Existence or absence of a partition of data in the underlying system (= Hive Metastore) determines if it has to be computed or if it’s already done. The BigDataFlow scheduling algorithm compares the list of tasks found in its DAG and the partitions of data that actually exist in the underlying systems. For each task where the output is missing and dependencies are available, it launches the task execution. A symmetric mechanism is at play for data retention: as time passes old data partitions that don’t have a corresponding task in the DAG anymore are dropped.
By inferring the DAG of tasks statically, we saw that the platform can then take care of all the things workflow management systems do:
- schedule tasks executions
- drop data out of retention
- backfill data = when a user signal that a range of partitions of a dataset had invalid data: recompute those all well as all downstream data that got derived from them
And, by also inferring tasks input and output types, it provides support for managing breaking changes!
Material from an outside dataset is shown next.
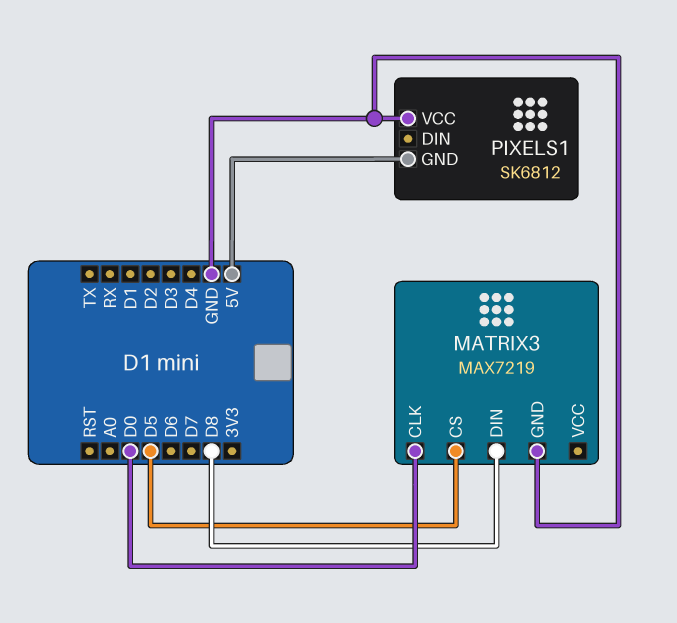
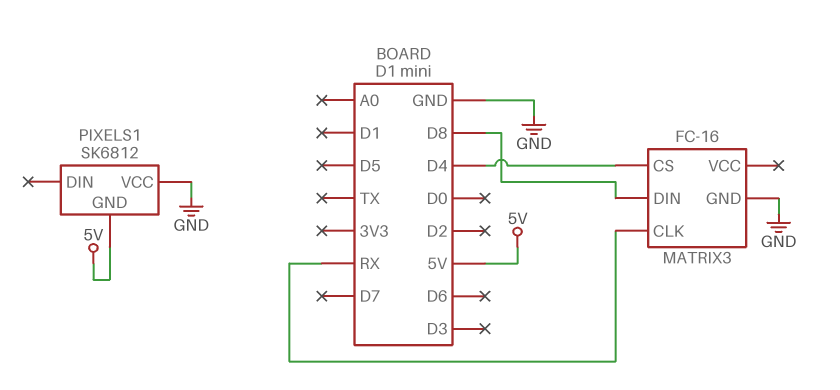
MATRIX3: MAX7219 -> FC-16
MATRIX3 pin CLK: D0 -> RX
MATRIX3 pin CS: D5 -> D4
When you drop or rename a column in a dataset, errors will be identified statically at compile time if it breaks downstream datasets that rely on it. To merge such change the impacted downstream datasets must be adapted as part of the change or prior to it which sometimes need multiple teams collaboration on the code review. Identification of impacted users and orchestration of the release are now a no-brainer. The flow is always valid and continuously deployed. Users are only concerned with the decision making of how to adapt the pipeline to a given change.
In the last post we will share our experience running this platform in production at Criteo.
Let me side track a little from the main story
There are many similarities between what we do and what build systems do as well as with continuous deployment of dependent services.
On the build system perspective, a insightful read is “Build Systems à la Carte”. The following definition of a build system given in that paper apply to BigDataFlow!
The goal of any build system is to bring up to date a store that implements a mapping from keys to values.
In BigDataFlow the passage of time alone causes the set of tasks to change, which is unusual in build systems but doesn’t fundamentally change the problem at hand.
BigDataFlow can be described using the semantic framework for comparing build systems developed in that paper: It has a restarting scheduler like Excel and Bazel (We can’t use a topological scheduler because we support some forms of dynamic dependencies not detailed in this post) and a dirty bit rebuilder (Data partitions to backfill are flagged in a persistent store).
Unlike most build systems rebuilding downstream tasks is not systematically desirable for data pipelines: the cost can be prohibitive. Using a dirty bit rebuilder allows, when creating a backfill, to select what part of the downstream graph should be backfilled.
Another differences with the build systems studied in that paper is that the identification of task dependencies (presented in this post) is expensive, especially with complex WHERE predicates. To avoid recomputing those over and over with our restarting scheduler we cache computed tasks dependencies and use a merkle hash of depended on datasets to validate/invalidate them.